Extrem Activity

Am Donnerstag war ich in der TV Sendung Extrem Activity.
Grundlage ist das Brettspiel Activity.

Das Extrem bedeutet hier, dass gewisse Aktionen Extrem ausgeführt werden müssen.
Die Dame, welche mir die Tickets kostenlos am Telefon angeboten hatte, sagte dass wir um 19.15 Uhr da sein sollten. Dann beginnt die zweite Pilot Sendung.

Begonnen hat die Sendung um 21 Uhr. Egal, wir hatten ja Freigetränke.
Das hatten die anderen nicht. Vor und nach mir bezahlten die Leute ihre Karten.
20 Euro pro Karte. Da musste ich schon was grinsen. Anscheinend sind wir als Notstopfen genommen worden, weil nicht genug Karten verkauft wurden.

Ich hätte mich auch geärgert wenn ich soviel hätte bezahlen müssen.

Die Sendung an sich war lustig. Aber die Stars Gäste waren recht komisch.
Auf der einen Seite war Oli P. (Flugzeuge in meinem Bauch), Bürger Lars Dietrich (Sexy Eis) und Wiegald Bohning (Mief).

Auf der anderen Seite saßen Ruth Moschner (Arbeitslos Freitag Nacht News), Verona Poth (Blub die Feldbusch) und S.Kunze (Tochter Hausmeister Krause).

Am Ende der Sendung war fast jedem Zuschauer klar, das die vorherige Sendung genau so gelaufen ist. Die Gäste taten zwar immer überraschend, aber es war alles vorher abgesprochen. Aufgefallen war das, weil der Animator am Anfang sagte, was in der vorherigen Sendung passiert ist. Das Herr Bohning in das Kotzrad musste und Oli P. unter Strom stand.

Und da waren sie wieder. Alle 6 Gäste und die gleichen Aktionen ?
Für mich hatte das einen Grund. Wie der Animator schon sagte, handelt es sich hier um eine Pilot Sendung. Diese wird Pro7 vorgestellt und mit viel Glück wird sie in das Programm aufgenommen. Also hat man 2-mal das gleiche aufgezeichnet um das Beste zu nehmen.

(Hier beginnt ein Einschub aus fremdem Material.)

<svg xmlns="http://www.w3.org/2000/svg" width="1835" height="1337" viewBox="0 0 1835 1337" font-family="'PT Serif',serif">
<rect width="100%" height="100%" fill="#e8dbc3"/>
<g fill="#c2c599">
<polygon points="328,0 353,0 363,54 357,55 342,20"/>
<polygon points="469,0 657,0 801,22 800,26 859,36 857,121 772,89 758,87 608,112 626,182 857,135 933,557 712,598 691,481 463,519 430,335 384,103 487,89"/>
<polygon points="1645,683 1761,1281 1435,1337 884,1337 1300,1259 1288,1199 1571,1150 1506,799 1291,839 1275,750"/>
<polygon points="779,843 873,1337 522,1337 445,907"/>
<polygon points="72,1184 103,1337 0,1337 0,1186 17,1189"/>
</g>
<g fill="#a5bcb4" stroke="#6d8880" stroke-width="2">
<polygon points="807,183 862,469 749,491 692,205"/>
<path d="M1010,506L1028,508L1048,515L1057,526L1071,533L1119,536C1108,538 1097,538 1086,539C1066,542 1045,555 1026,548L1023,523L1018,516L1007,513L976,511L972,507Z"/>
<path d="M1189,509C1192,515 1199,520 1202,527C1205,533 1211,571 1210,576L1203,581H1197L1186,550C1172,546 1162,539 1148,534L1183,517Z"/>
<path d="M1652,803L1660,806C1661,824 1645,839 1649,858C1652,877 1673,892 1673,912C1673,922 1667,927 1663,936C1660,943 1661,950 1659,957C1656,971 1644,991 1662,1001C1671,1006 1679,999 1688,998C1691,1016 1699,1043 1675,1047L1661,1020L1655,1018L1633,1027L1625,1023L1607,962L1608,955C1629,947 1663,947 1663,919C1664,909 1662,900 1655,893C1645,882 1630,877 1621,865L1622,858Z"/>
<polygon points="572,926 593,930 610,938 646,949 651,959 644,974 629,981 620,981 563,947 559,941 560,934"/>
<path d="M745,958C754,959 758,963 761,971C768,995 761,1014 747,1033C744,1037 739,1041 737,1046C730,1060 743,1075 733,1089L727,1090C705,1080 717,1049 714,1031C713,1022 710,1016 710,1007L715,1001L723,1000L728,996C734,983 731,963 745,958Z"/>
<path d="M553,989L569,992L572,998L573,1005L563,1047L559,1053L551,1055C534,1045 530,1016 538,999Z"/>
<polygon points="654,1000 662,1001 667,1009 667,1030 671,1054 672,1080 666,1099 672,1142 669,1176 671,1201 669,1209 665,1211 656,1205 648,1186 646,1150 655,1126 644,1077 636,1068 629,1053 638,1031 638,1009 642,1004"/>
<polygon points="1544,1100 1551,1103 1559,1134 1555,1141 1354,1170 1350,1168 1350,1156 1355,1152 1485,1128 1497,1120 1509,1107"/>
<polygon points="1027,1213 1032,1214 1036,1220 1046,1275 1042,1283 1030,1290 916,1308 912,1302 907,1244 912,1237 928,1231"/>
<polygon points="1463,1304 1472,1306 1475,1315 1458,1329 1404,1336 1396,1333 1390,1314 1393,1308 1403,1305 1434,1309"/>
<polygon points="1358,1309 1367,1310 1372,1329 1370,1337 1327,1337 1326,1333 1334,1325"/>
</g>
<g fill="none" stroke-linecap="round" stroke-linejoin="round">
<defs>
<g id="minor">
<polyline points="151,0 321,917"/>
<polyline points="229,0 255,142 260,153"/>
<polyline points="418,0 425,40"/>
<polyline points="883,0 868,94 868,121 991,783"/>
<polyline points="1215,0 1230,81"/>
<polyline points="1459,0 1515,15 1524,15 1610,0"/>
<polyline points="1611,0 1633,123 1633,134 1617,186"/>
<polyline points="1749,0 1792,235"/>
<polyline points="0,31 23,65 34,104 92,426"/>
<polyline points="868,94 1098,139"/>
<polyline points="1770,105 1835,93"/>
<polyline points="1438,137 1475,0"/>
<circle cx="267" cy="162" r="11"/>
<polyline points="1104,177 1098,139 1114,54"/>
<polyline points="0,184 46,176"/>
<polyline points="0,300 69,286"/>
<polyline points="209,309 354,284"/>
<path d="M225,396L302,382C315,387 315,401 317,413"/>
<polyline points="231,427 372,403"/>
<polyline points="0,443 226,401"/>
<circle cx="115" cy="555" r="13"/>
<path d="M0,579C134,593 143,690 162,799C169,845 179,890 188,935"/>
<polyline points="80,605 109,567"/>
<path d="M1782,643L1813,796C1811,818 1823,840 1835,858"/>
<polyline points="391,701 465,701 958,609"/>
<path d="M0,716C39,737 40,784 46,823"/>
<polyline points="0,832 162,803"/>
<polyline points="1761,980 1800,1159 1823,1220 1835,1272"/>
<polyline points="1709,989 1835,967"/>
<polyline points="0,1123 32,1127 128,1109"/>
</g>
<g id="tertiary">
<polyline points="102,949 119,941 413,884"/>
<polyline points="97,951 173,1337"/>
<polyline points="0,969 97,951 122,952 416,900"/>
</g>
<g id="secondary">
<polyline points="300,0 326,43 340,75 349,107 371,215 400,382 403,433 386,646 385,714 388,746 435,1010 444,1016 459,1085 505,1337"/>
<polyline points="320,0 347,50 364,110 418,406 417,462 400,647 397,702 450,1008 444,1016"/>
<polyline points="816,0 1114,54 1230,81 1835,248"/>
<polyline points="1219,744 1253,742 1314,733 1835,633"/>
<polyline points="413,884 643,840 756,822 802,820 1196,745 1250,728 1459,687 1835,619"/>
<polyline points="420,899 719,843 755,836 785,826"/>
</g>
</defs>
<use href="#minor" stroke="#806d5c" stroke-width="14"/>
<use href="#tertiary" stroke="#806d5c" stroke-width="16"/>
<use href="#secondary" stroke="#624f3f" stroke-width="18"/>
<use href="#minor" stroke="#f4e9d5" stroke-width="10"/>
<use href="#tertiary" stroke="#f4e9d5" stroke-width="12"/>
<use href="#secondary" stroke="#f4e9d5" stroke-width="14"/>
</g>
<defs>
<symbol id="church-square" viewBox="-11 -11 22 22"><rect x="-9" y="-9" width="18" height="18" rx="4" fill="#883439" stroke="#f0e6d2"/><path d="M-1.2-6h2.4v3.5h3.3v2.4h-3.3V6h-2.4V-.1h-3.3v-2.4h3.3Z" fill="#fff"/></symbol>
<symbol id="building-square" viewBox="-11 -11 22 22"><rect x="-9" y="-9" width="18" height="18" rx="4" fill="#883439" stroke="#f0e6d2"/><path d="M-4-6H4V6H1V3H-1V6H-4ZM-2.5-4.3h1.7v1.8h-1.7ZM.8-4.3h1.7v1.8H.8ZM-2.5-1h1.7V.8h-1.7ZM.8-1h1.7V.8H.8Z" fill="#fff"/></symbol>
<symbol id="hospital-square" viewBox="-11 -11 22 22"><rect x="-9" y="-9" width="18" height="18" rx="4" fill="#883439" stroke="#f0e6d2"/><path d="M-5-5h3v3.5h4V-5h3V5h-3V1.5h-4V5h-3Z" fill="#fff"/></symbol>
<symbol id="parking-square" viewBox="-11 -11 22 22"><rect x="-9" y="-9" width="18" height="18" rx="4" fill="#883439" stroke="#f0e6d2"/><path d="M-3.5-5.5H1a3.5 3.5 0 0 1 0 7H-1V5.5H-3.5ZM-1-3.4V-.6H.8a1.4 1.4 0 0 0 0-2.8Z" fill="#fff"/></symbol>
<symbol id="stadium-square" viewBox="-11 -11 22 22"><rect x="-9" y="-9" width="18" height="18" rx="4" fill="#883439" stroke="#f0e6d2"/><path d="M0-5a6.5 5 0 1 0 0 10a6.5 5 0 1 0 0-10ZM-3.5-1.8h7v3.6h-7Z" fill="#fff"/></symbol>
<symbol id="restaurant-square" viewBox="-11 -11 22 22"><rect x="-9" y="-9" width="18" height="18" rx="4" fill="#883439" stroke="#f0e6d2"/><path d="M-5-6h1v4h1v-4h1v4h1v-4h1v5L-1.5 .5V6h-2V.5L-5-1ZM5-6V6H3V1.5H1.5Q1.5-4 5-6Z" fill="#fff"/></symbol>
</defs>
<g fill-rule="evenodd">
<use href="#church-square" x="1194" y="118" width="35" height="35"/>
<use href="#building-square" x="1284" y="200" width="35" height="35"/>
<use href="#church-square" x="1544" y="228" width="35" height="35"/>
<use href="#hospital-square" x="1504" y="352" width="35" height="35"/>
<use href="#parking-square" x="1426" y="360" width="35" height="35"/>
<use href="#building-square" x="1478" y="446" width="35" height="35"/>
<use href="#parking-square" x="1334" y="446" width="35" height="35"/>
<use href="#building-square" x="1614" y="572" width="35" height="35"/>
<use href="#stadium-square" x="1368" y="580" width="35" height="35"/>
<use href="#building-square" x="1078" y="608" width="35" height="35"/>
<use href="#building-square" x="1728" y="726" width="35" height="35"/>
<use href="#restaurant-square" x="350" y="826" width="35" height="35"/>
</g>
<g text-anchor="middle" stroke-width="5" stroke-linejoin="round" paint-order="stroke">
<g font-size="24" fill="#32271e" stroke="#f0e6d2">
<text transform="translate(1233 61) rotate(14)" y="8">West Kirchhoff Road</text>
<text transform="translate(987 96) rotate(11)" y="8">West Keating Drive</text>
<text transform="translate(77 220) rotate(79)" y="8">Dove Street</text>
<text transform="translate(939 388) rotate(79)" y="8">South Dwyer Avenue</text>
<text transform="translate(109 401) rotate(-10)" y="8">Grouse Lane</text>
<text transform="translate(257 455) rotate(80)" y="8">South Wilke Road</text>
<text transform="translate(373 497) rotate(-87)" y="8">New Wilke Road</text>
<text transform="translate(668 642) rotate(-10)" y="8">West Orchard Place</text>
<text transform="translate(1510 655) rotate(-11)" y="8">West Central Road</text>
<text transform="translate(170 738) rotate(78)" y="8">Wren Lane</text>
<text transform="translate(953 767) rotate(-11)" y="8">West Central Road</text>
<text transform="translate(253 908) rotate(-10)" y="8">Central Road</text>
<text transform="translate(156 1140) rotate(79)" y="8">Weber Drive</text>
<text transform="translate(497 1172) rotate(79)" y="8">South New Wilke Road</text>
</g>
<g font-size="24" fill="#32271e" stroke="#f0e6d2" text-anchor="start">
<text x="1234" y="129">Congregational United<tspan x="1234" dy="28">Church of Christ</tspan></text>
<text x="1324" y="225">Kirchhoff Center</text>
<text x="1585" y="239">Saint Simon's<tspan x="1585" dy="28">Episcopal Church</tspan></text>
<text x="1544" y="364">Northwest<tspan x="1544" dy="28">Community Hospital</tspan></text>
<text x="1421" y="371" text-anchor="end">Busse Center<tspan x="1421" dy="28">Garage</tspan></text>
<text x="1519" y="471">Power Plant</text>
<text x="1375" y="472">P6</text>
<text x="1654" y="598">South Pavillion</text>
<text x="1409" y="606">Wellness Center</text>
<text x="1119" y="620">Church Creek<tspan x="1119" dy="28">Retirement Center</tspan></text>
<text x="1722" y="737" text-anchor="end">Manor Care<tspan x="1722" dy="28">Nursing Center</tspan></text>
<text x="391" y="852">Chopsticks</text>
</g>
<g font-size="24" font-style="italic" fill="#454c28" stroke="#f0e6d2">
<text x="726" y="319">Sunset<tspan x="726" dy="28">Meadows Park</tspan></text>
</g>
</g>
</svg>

Das Studio war so klein, wir waren gerade mal 150 Leute. Lärm sollten wir aber wie 1500 Leute machen. Also hingen Mikrophone über unseren Köpfen um das aufzuzeichnen.
Wenn man aber 2-mal das gleiche aufnimmt hat man 300 Leute im Bild und auch einen Lärm wie 3000 Leute.

So wird man im TV nach Strich und Faden verarscht hinter das Licht geführt.
Nichts war spontan. Nichts war überraschend. Die Gäste wussten was passiert. Die Witze waren eingeplant. Und und und.

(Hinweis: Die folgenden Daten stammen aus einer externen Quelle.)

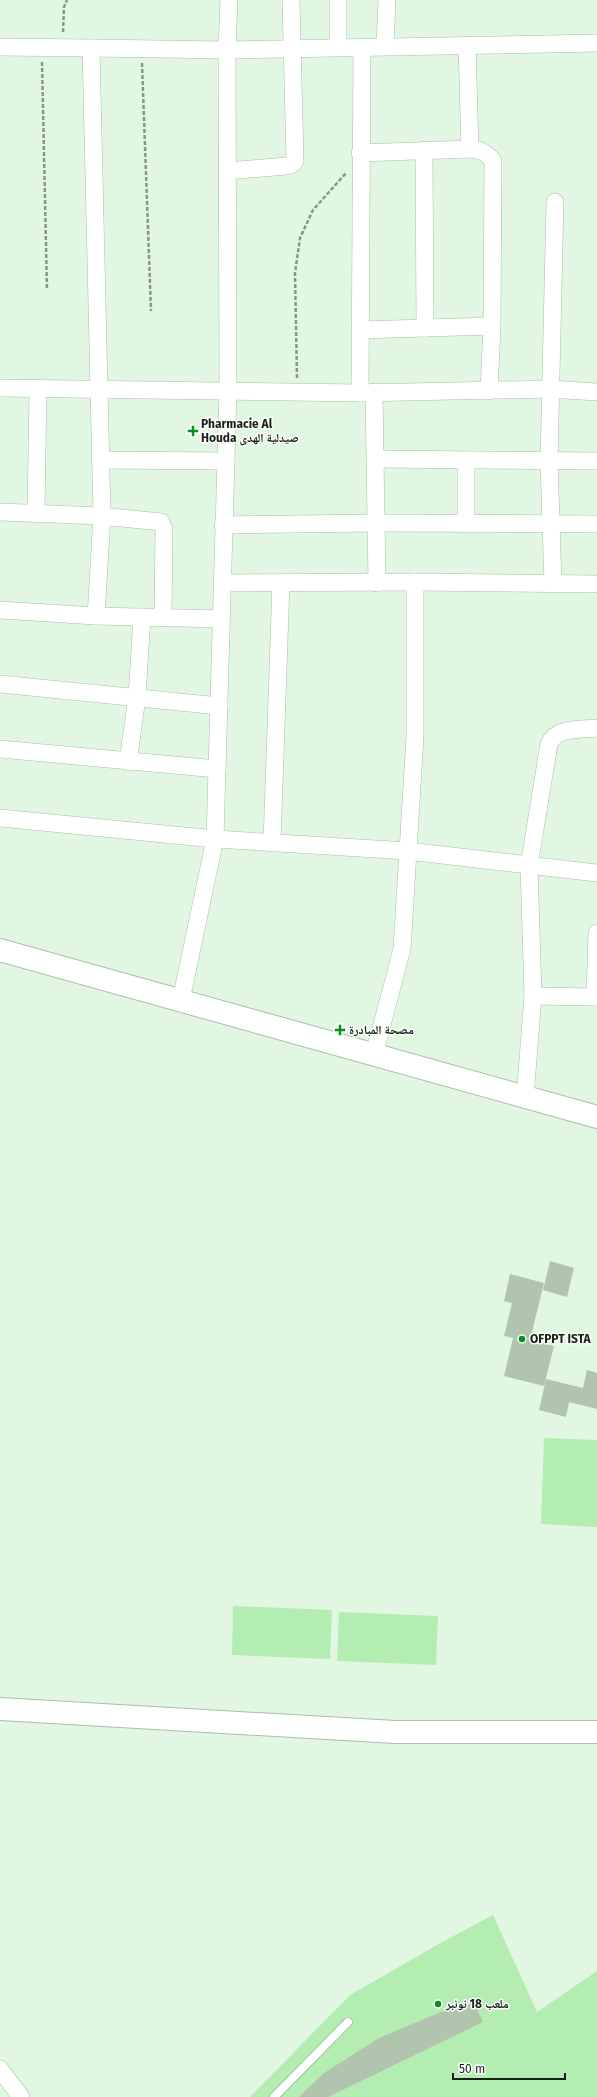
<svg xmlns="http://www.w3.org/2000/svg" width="597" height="2097" font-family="'Fira Sans','Noto Naskh Arabic',sans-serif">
  <rect width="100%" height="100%" fill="#e2f7e1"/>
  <!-- green -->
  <g fill="#b4edb2">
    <polygon points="544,1438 597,1440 597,1527 541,1524"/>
    <polygon points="233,1606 332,1610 330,1659 232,1655"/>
    <polygon points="339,1612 438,1616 436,1665 337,1661"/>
    <polygon points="493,1915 537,2012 597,1971 597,2097 250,2097 350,1995 444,1941"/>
  </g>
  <!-- building -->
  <g fill="#b0c4ae">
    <polygon points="550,1261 574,1268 567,1297 543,1290"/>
    <polygon points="510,1274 544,1283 530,1340 554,1346 544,1386 504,1376 513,1338 504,1336 512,1303 504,1301"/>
    <polygon points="587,1370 597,1373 597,1409 569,1402 566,1417 539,1410 546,1379 583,1388"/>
    <polygon points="474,2003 483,2022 328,2097 299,2097 324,2073 379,2038 441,2012"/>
  </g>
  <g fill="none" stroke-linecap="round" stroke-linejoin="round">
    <!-- lane casing -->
    <g stroke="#aabea9" stroke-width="10">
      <polyline id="lane" points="274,2097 348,2022"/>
    </g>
    <!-- street casing -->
    <g stroke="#aabea9" stroke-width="18">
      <g id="street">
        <polyline points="338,0 338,47"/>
        <polyline points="467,45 470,149"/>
        <polyline points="385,46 387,0"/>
        <polyline points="0,47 91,48"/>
        <polyline points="424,150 425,328"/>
        <path d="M360,153L470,149C481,150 486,152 493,161L492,326L489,391"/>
        <polyline points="228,171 286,166 291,165 295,161 291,0"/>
        <polyline points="360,330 492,326"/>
        <polyline points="0,388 360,393 550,389 597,392"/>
        <polyline points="374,392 377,583"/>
        <polyline points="360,393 362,47"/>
        <polyline points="375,459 597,461"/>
        <polyline points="100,460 226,461"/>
        <polyline points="0,512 102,516 161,522 164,529 163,618"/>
        <polyline points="36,513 38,389"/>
        <polyline points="466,523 466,461"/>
        <polyline points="223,525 375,523 597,524"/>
        <polyline points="222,583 415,582 597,584"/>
        <polyline points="553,584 549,461 555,202"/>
        <polyline points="0,610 96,616 221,619"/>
        <polyline points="96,616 102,516 91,48 227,50 597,43"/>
        <polyline points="0,684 219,706"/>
        <polyline points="0,749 217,769"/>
        <polyline points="128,762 137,697 142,617"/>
        <polyline points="0,818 215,839 408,851 597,873"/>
        <polyline points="272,843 281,583"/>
        <polyline points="533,996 597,997"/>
        <polyline points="595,997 597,933"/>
        <polyline points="181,1000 215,839 228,391 227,50 229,0"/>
        <polyline points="374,1055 402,949 415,737 415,582"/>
        <path d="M525,1097L533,996L529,866L549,744C556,727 580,730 597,728"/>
        <polyline points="0,2069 21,2097"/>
      </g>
    </g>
    <!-- secondary casing -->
    <g stroke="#aabea9" stroke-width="24">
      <g id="secondary">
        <polyline points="0,950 597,1117"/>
        <polyline points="0,1709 395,1732 597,1732"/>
      </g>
    </g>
    <!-- path -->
    <g stroke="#879787" stroke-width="2.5" stroke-dasharray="4 2" stroke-linecap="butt">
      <polyline points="63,32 64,7 67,0"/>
      <polyline points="42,62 47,290"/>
      <polyline points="142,63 151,311"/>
      <polyline points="297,378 295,273 300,238 313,210 346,173"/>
    </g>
    <!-- lane -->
    <use href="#lane" stroke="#fff" stroke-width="8"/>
    <!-- street -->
    <use href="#street" stroke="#fff" stroke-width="17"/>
    <!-- secondary -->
    <use href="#secondary" stroke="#fff" stroke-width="22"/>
  </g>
  <!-- markers -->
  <g fill="#0a8e1c" stroke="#fbfffa" stroke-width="1.5">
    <path d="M191 425h4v4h4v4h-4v4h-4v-4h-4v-4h4z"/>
    <path d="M338 1024h4v4h4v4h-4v4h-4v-4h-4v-4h4z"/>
    <circle cx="522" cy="1339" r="4"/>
    <circle cx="438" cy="2004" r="4"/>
  </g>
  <g text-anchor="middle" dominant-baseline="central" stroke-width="3" stroke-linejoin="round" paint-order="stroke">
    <!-- poi labels -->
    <g font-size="12" font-weight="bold" fill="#171f17" stroke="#fbfffa" text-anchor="start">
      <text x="201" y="424">Pharmacie Al<tspan x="201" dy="14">Houda صيدلية الهدى</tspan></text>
      <text x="349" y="1030">مصحة المبادرة</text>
      <text x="530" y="1339">OFPPT ISTA</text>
      <text x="446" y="2004">ملعب 18 نونبر</text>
    </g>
  </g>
  <!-- scale -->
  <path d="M453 2073v6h112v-6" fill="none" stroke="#171f17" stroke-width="2"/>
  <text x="459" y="2073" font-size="12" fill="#171f17" stroke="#fbfffa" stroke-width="3" paint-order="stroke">50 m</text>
</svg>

Wenn ihr also mal eine Quiz oder Action Sendung seht, denkt daran.
Es sind weniger Leute im Studio als es aussieht. Alle Witze und Spontanen taten sind vorher durchgeplant. Jede Panne und jeder Spontane Witz/Aktion stehen im Drehbuch.

Wenn einer was malen musste und der andere das versucht hat zu erraten, dann sah man schon, das dass ganze eine Stunde vorher auch passiert ist. Wenn einer am Quizrad gedreht hat, dann war schon bestimmt was kommt. Die erratenen Worte wussten die Spieler schon.

Irgendwie war das nicht wie eine TV Quiz Show, sondern wie ein Theater, was eine TV Quizshow spielen sollte. Wo Schauspieler sitzen und so tun sollen als wäre alles spontan.

Die einzigen, die auf dem Boden geblieben sind, waren Bürger Lars Dietrich und Wiegald Bohning.

Jürgen von der Lippe hat durch die Sendung geführt und war der Sympathischste Mensch.
Für sein Comedyalter war recht lustig und hatte eine Art an sich wie ein junger Hund.

Bilder konnte ich leider keine machen, weil meine Kamera nicht wollte.